▶ WORK TASK: Repeat the lines of the listing below exactly, starting at the line that contains "text: (281, 1063) -> (396, 1497), 8 -> 2" and running through the last line, both included, and only those.

▶ INFORMATION:
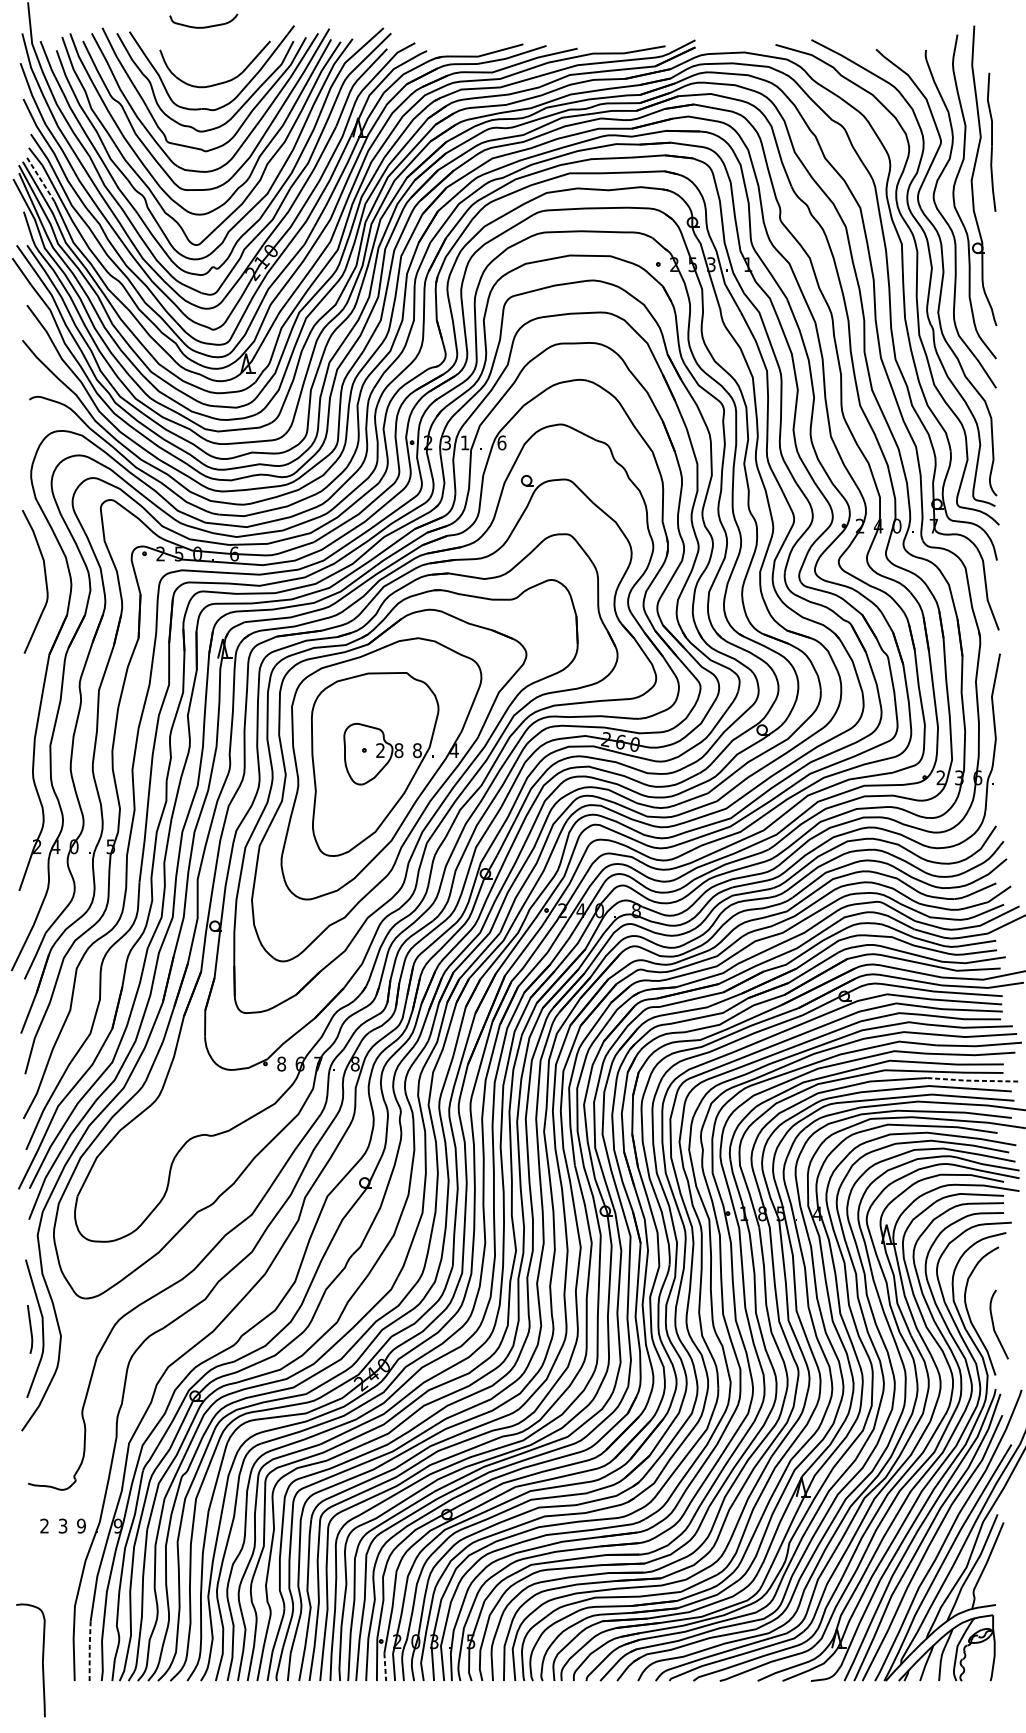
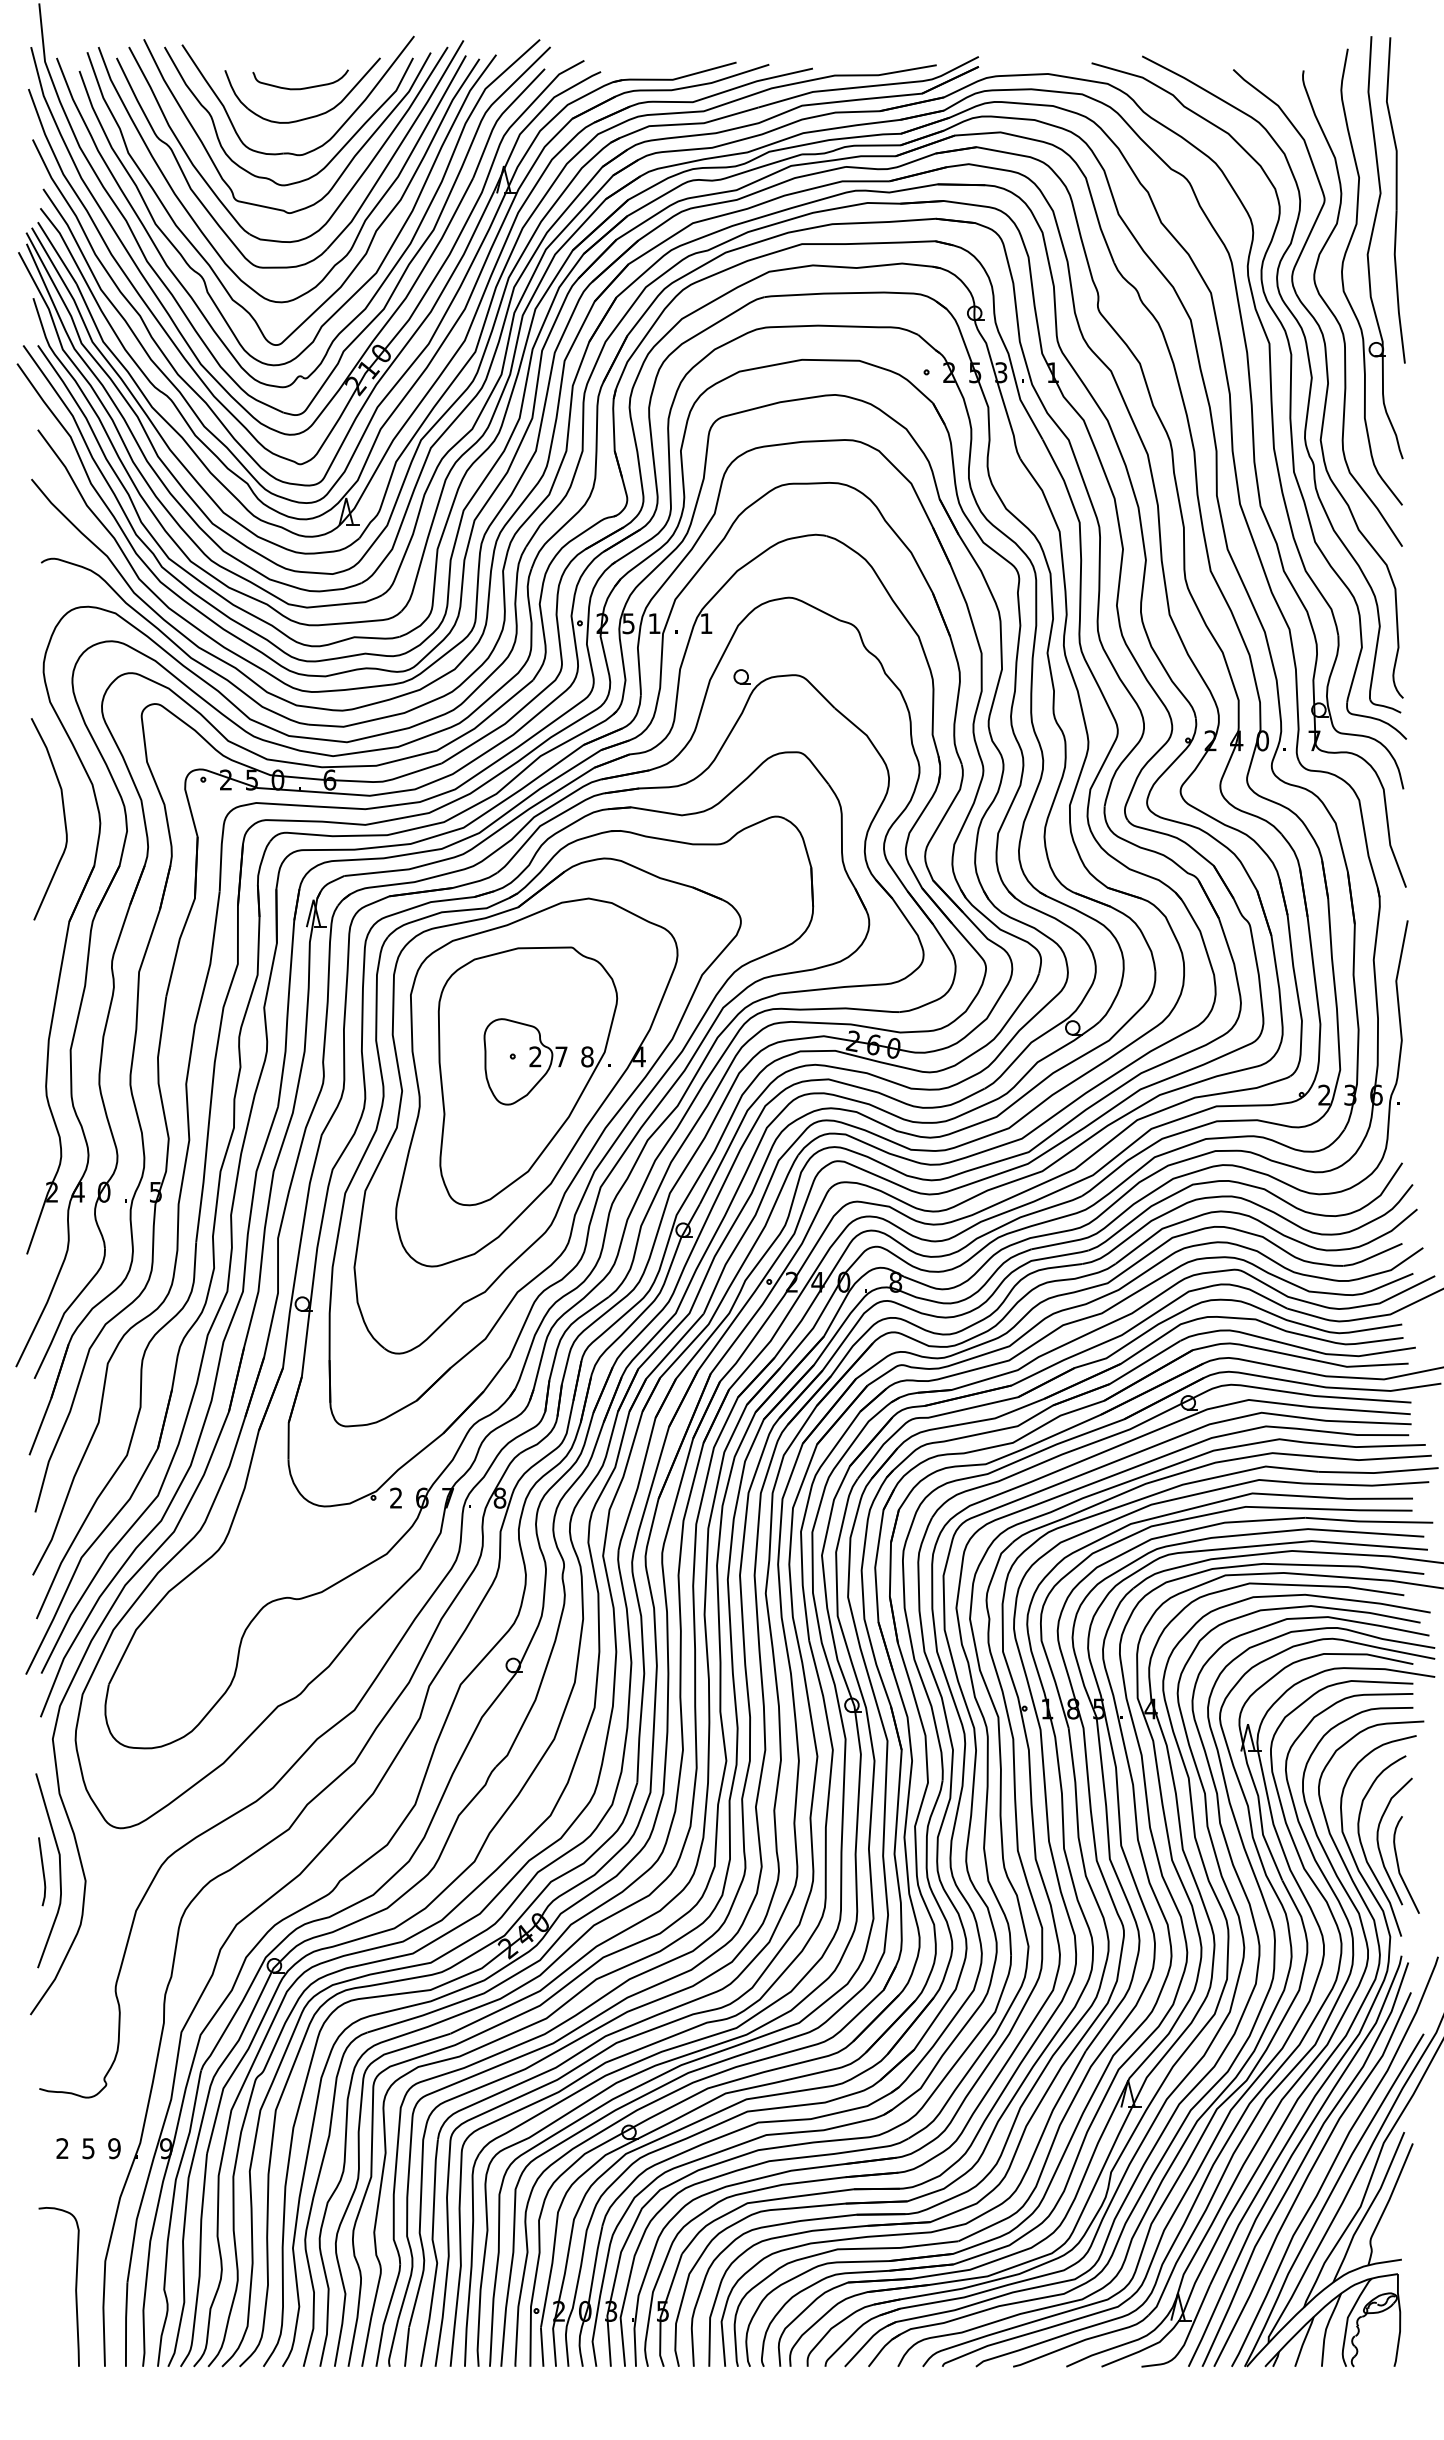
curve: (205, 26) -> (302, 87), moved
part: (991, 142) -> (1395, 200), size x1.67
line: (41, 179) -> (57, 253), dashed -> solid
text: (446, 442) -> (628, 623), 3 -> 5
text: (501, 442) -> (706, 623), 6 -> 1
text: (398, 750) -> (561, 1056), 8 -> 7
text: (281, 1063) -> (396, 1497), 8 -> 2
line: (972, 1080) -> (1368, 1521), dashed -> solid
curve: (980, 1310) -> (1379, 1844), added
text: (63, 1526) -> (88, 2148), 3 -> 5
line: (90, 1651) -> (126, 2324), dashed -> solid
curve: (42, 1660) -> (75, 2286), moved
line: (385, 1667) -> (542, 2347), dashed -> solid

▶ EXERCISE RESULT:
text: (281, 1063) -> (396, 1497), 8 -> 2
line: (972, 1080) -> (1368, 1521), dashed -> solid
curve: (980, 1310) -> (1379, 1844), added
text: (63, 1526) -> (88, 2148), 3 -> 5
line: (90, 1651) -> (126, 2324), dashed -> solid
curve: (42, 1660) -> (75, 2286), moved
line: (385, 1667) -> (542, 2347), dashed -> solid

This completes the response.